Apr 5, 2011
Tip measures nanochannel kinetics in thin water films
Researchers in Brazil have fabricated nanochannels by scanning an AFM tip on water deposits on a mica surface at room temperature. The time evolution of the channel profile is an important factor in the application of this method as a fabrication technique. To find out more, the nanostructures and interfaces group based at UNICAMP has studied the structure and transport properties of water layers that adjoin a charged solid, such as a mica surface. The team presented its findings in the journal Nanotechnology.
By analysing the shape and morphology of the material removed during channel fabrication, the channel profile was shown to vary on the scale of a tenth of a second, far too slow for a liquid rearrangement. Therefore, there is no liquid at the tip/substrate interaction region, but only an aggregate that behaves as a solid-like structure. The results show conclusively that, because water behaves as an ice-like material at these dimensions, only gas can be transported in 10 nm radius structures.

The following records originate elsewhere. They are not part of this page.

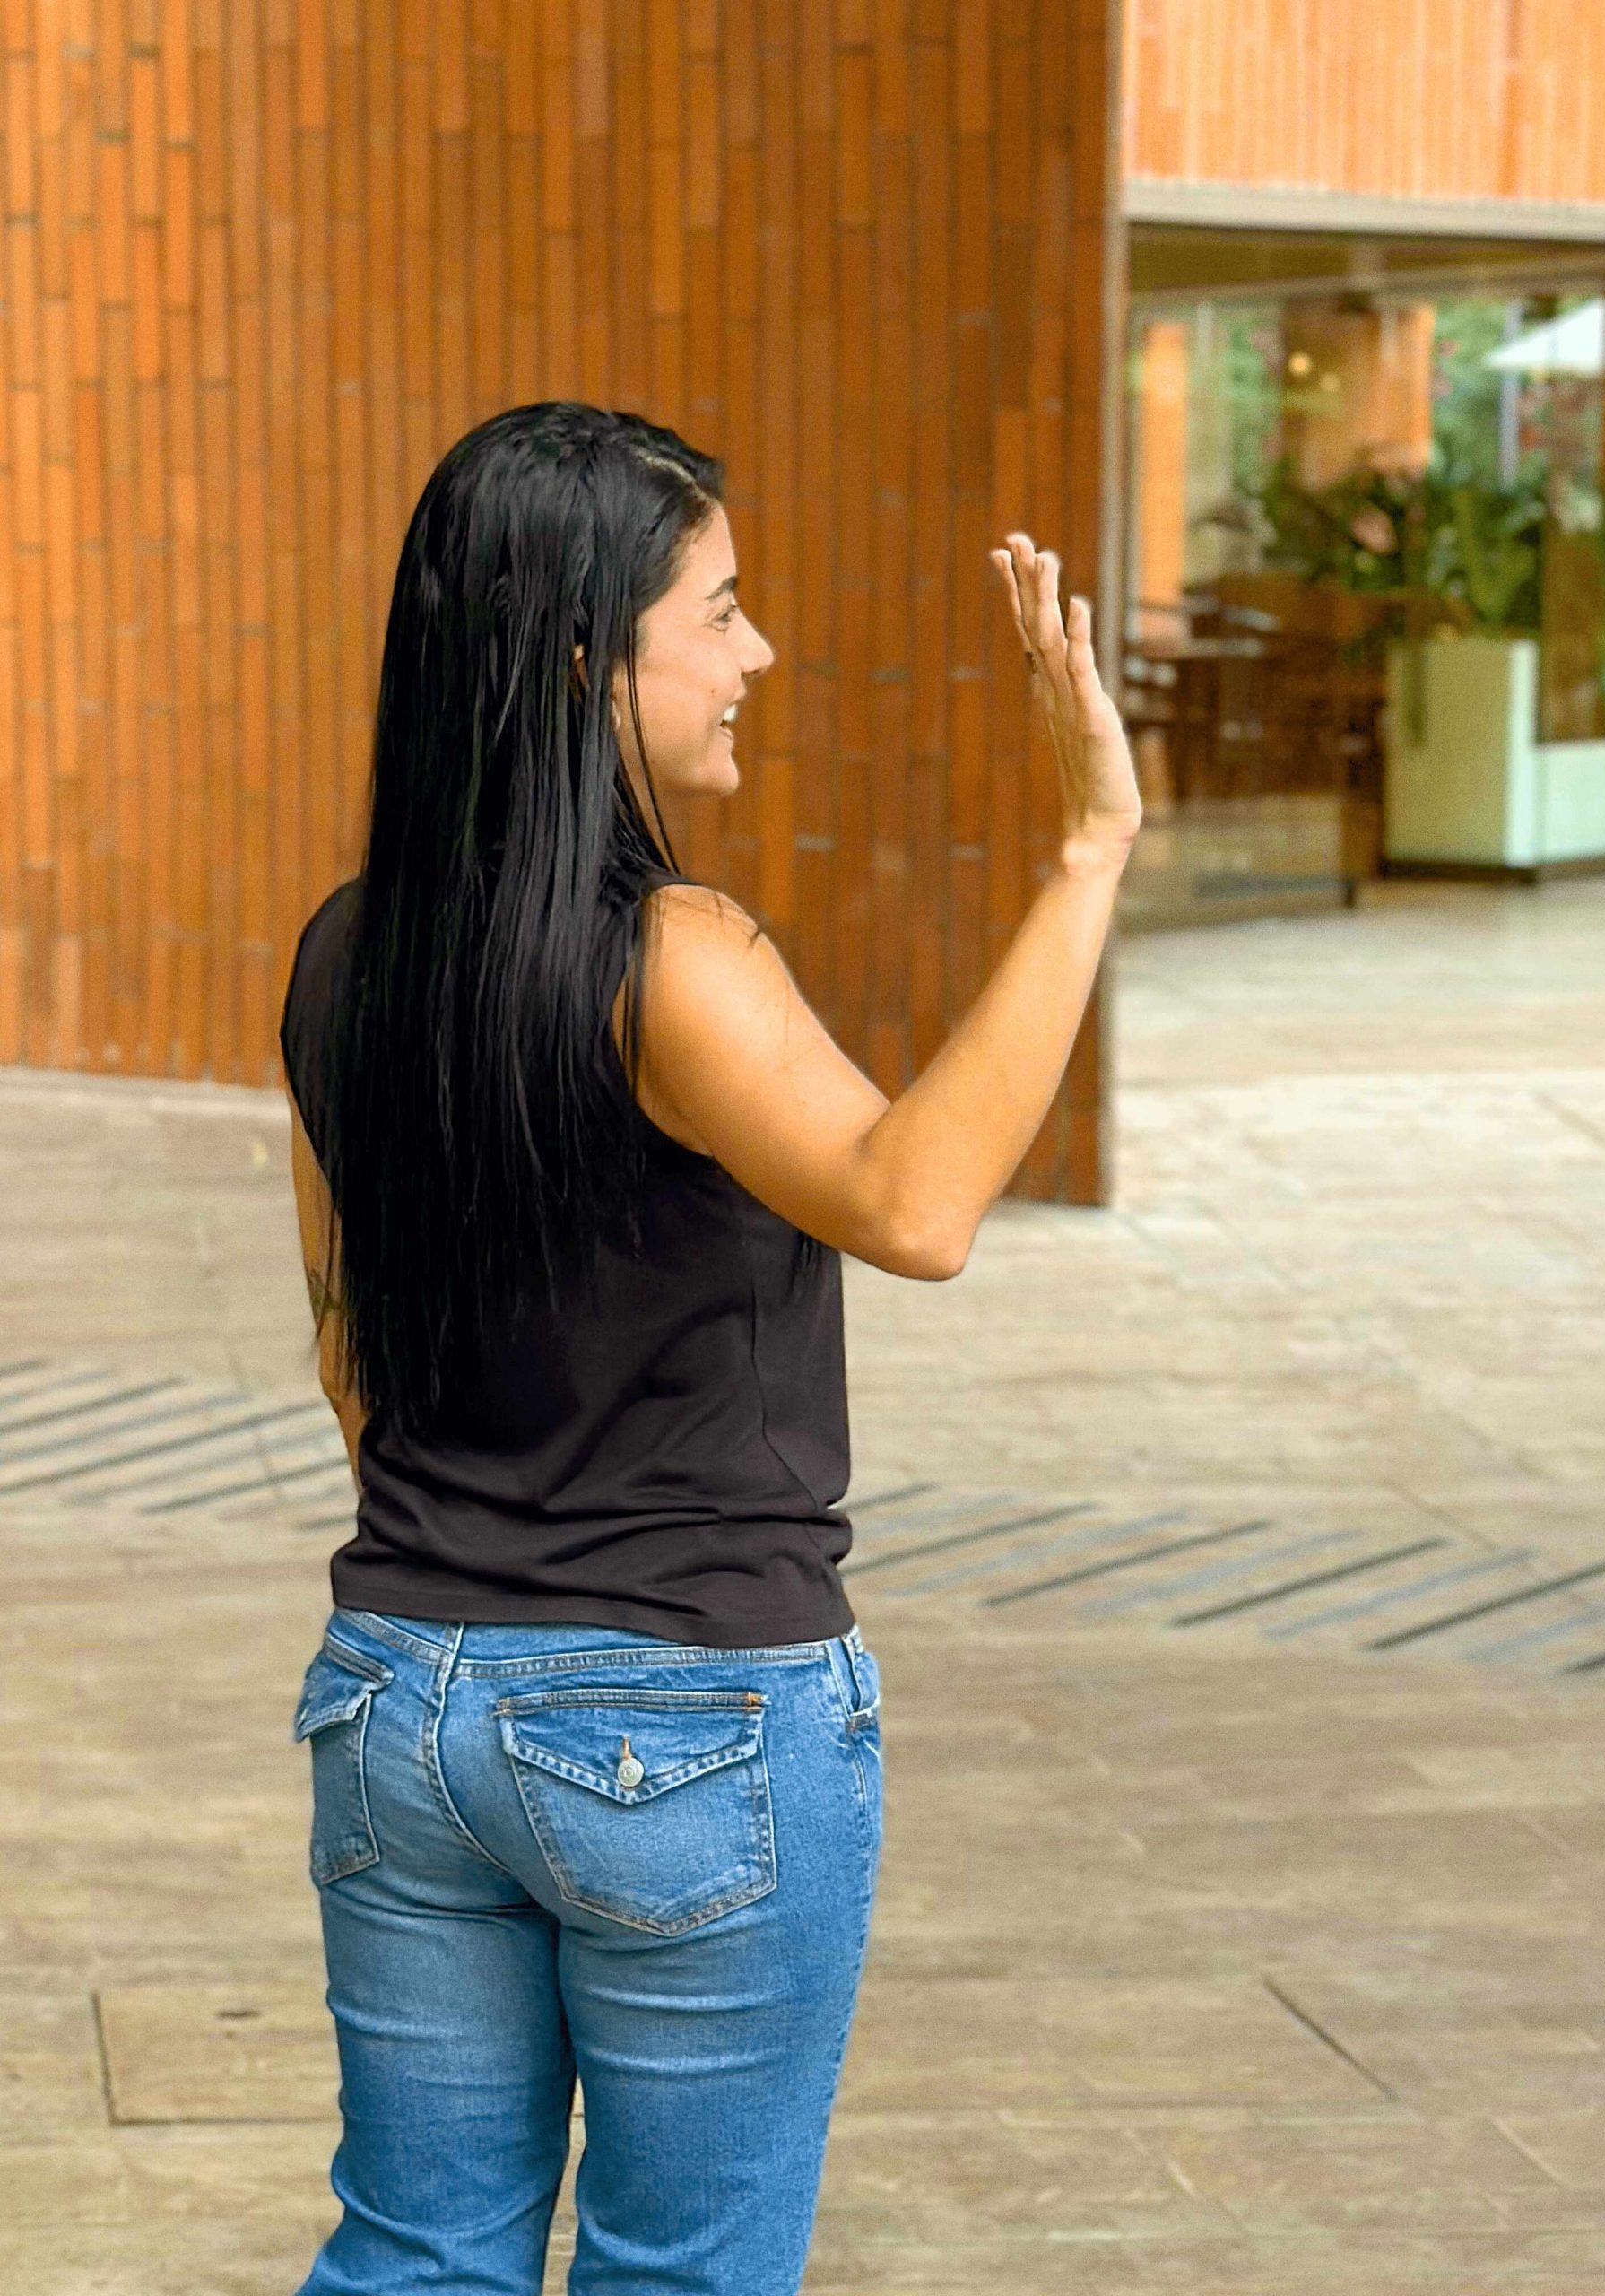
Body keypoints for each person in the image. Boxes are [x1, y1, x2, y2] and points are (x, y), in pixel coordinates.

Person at [277, 401, 1141, 2296]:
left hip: (400, 1697)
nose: (758, 656)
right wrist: (1088, 848)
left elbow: (355, 1352)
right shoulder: (677, 957)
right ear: (592, 656)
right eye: (724, 613)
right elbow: (915, 1203)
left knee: (417, 2256)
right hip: (683, 1714)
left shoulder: (349, 954)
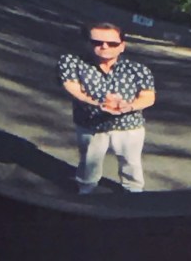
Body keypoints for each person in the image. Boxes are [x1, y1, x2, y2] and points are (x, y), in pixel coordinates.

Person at [57, 21, 156, 194]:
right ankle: (86, 191)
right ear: (88, 43)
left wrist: (129, 106)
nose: (104, 46)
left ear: (122, 46)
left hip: (129, 125)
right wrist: (97, 103)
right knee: (89, 162)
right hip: (90, 124)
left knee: (131, 163)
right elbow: (71, 87)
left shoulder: (138, 69)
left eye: (112, 43)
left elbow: (148, 97)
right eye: (97, 42)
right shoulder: (72, 62)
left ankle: (134, 193)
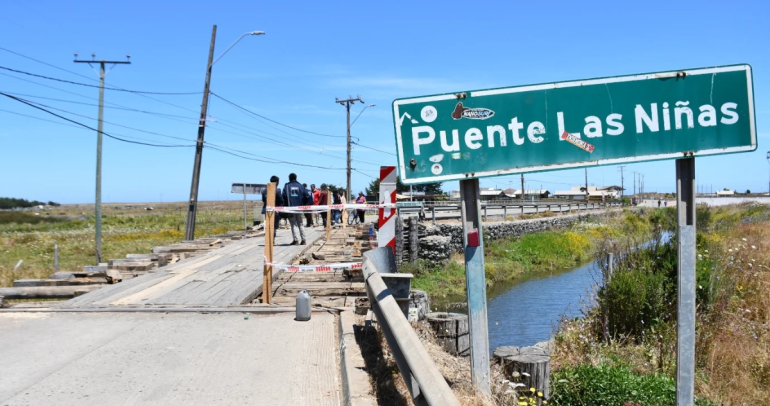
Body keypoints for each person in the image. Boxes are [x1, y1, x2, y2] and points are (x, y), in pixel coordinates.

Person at [282, 173, 309, 245]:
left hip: (291, 209)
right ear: (296, 178)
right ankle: (304, 240)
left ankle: (295, 240)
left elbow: (283, 196)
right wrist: (304, 204)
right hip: (300, 208)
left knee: (293, 224)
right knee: (300, 224)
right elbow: (307, 196)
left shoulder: (287, 186)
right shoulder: (301, 186)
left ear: (289, 178)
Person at [261, 175, 283, 240]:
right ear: (276, 182)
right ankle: (272, 239)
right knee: (274, 226)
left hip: (267, 210)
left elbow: (263, 200)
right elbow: (281, 201)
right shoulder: (278, 190)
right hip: (275, 210)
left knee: (269, 225)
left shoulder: (264, 190)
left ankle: (269, 239)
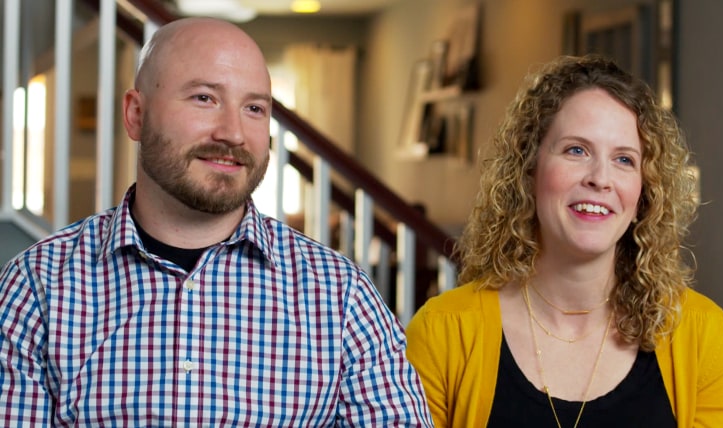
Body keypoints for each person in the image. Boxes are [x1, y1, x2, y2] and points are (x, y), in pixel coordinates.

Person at [0, 17, 433, 426]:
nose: (233, 133)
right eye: (204, 98)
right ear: (135, 114)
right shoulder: (36, 285)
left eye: (255, 109)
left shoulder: (342, 297)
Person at [406, 54, 723, 427]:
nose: (600, 178)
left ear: (644, 195)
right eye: (576, 150)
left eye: (624, 160)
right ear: (529, 171)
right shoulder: (443, 330)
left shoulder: (700, 331)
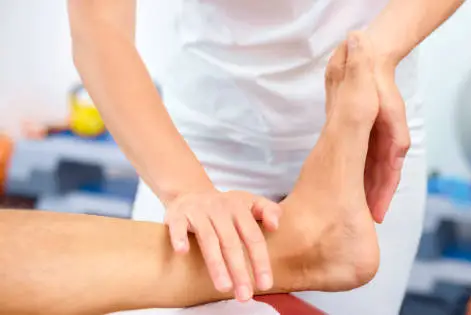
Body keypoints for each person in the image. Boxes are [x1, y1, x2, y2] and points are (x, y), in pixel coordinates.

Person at [67, 1, 463, 313]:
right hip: (201, 146)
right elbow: (98, 25)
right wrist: (186, 191)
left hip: (362, 139)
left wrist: (374, 54)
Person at [4, 37, 379, 315]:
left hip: (383, 84)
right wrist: (189, 192)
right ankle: (294, 249)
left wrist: (386, 50)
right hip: (206, 122)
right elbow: (99, 34)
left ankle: (297, 246)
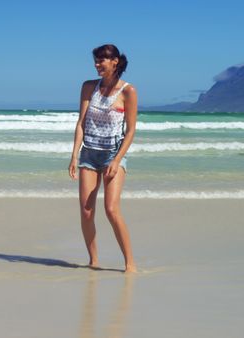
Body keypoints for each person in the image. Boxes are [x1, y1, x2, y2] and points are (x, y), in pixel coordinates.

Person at [68, 44, 138, 273]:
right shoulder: (89, 87)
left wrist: (117, 160)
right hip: (89, 154)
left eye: (101, 61)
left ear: (115, 61)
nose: (97, 64)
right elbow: (81, 123)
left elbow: (130, 131)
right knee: (86, 211)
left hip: (112, 155)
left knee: (111, 209)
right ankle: (94, 260)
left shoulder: (128, 91)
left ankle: (130, 263)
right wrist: (74, 155)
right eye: (96, 61)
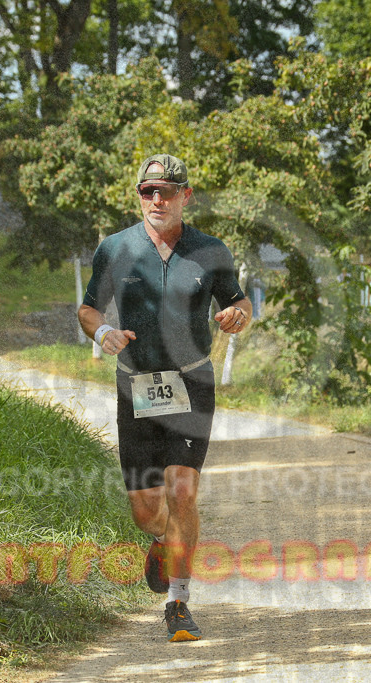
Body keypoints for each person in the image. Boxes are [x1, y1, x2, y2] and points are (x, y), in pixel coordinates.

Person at [77, 153, 251, 642]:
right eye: (147, 191)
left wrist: (239, 315)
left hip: (192, 383)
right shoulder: (115, 248)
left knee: (181, 490)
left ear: (185, 196)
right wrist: (103, 331)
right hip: (136, 385)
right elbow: (88, 309)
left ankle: (179, 602)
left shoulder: (210, 250)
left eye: (167, 191)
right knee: (146, 509)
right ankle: (159, 541)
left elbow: (237, 301)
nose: (157, 199)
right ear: (139, 195)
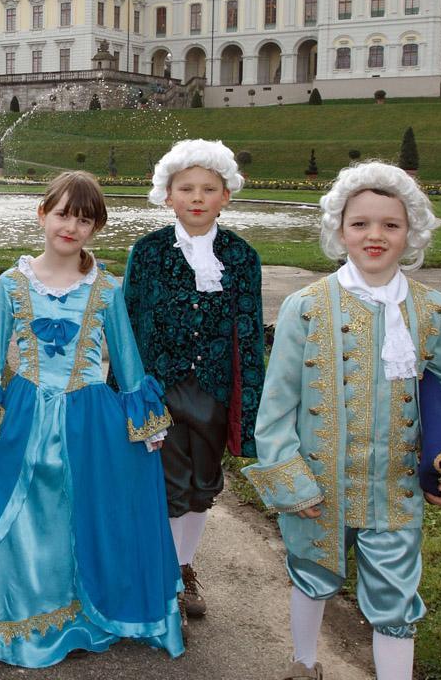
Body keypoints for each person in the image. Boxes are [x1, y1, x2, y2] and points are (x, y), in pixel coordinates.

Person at [242, 162, 441, 680]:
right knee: (311, 573)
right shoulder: (304, 307)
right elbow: (278, 403)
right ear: (339, 229)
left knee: (396, 598)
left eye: (390, 225)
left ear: (411, 232)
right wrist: (288, 478)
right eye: (361, 224)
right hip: (319, 482)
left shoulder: (434, 310)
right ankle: (304, 664)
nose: (375, 235)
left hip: (394, 487)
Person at [0, 170, 184, 668]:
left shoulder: (107, 289)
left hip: (88, 418)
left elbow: (128, 362)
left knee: (79, 511)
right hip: (24, 412)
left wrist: (144, 424)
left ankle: (78, 610)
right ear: (43, 214)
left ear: (96, 228)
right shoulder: (12, 283)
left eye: (85, 219)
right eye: (64, 213)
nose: (72, 226)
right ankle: (13, 612)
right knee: (22, 513)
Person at [123, 139, 266, 622]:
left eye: (209, 188)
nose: (197, 197)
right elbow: (131, 325)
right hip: (159, 388)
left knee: (203, 485)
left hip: (213, 391)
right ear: (168, 195)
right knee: (167, 486)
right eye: (186, 188)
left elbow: (248, 331)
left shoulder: (242, 257)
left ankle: (185, 566)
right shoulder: (147, 252)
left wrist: (248, 404)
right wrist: (128, 393)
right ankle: (165, 573)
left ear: (227, 195)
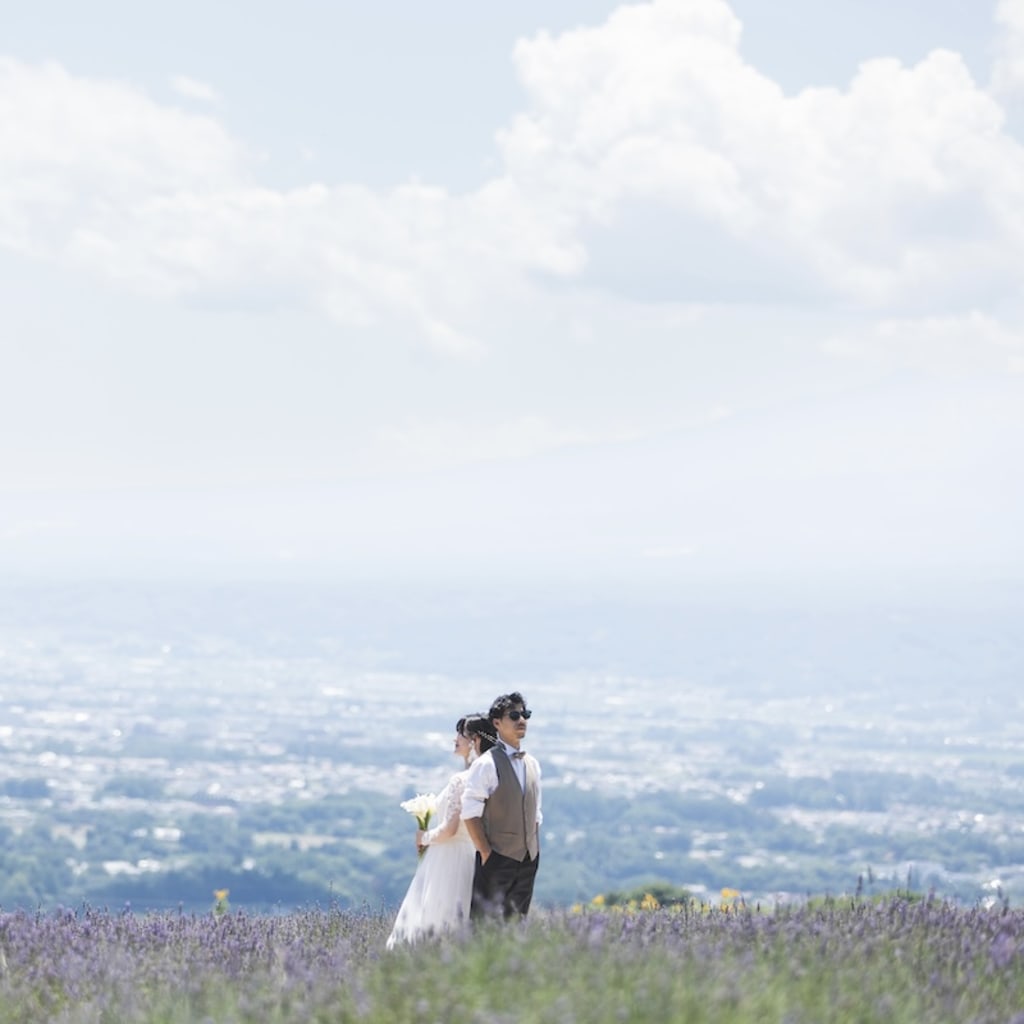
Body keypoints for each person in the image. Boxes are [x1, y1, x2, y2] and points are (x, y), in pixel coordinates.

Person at [386, 715, 495, 948]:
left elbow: (450, 829)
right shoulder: (490, 776)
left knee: (435, 922)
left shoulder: (461, 780)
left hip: (448, 859)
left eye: (461, 734)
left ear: (474, 740)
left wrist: (424, 837)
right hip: (472, 857)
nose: (455, 739)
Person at [461, 691, 542, 921]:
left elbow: (536, 813)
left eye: (525, 714)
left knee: (516, 926)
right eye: (514, 715)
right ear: (497, 722)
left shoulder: (533, 764)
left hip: (528, 860)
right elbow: (470, 812)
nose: (522, 720)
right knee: (484, 927)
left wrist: (534, 853)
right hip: (496, 858)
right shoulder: (486, 764)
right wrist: (486, 852)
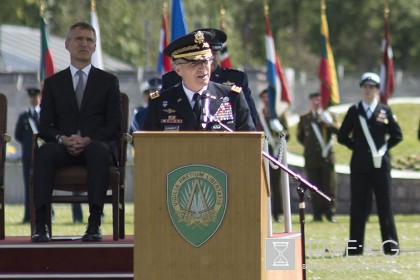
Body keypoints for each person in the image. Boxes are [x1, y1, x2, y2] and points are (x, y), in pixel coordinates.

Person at [31, 21, 122, 242]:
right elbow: (45, 126)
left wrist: (88, 139)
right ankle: (41, 224)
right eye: (79, 39)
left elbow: (115, 125)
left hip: (95, 146)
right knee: (45, 152)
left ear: (94, 46)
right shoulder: (53, 83)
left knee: (98, 151)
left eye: (89, 40)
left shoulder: (108, 82)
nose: (84, 44)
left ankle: (94, 223)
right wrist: (62, 139)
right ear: (67, 44)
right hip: (63, 147)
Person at [337, 72, 402, 255]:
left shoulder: (385, 110)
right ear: (361, 89)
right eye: (365, 87)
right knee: (357, 207)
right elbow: (342, 136)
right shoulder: (354, 110)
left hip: (381, 166)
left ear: (377, 90)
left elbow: (397, 135)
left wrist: (384, 149)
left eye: (372, 87)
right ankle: (355, 249)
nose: (368, 90)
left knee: (385, 206)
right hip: (359, 166)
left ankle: (391, 248)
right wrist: (357, 148)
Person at [143, 30, 255, 132]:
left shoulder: (232, 97)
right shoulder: (159, 103)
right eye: (194, 64)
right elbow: (149, 146)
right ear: (178, 69)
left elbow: (249, 144)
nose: (202, 68)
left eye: (206, 61)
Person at [297, 92, 339, 222]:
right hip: (312, 158)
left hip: (327, 157)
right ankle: (317, 214)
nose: (317, 101)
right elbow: (300, 137)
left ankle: (330, 213)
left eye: (320, 99)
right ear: (310, 101)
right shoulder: (305, 118)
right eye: (314, 99)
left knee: (329, 185)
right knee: (314, 186)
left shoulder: (331, 116)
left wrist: (330, 123)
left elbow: (339, 131)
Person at [258, 88, 289, 222]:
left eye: (268, 97)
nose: (266, 100)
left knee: (276, 186)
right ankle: (265, 212)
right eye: (263, 97)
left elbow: (288, 132)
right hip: (262, 153)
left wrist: (280, 130)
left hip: (276, 153)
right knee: (263, 184)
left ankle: (278, 213)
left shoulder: (279, 115)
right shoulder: (259, 114)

The fabricated channels could be used to pattern micro-fluidic chips because they are stable under fixed temperature and humidity. A three-dimensional view of a fabricated grating together with a schematic diagram of the nanochannel formation process are shown in the image.
A full discussion of the results can be found in the journal Nanotechnology.
About the author
Omar Teschke is professor and head of the Grupo de Nanoestruturas e Interfaces, Departamento de Fisica Aplicada, Instituto de Fisica, UNICAMP, SP, Brazil.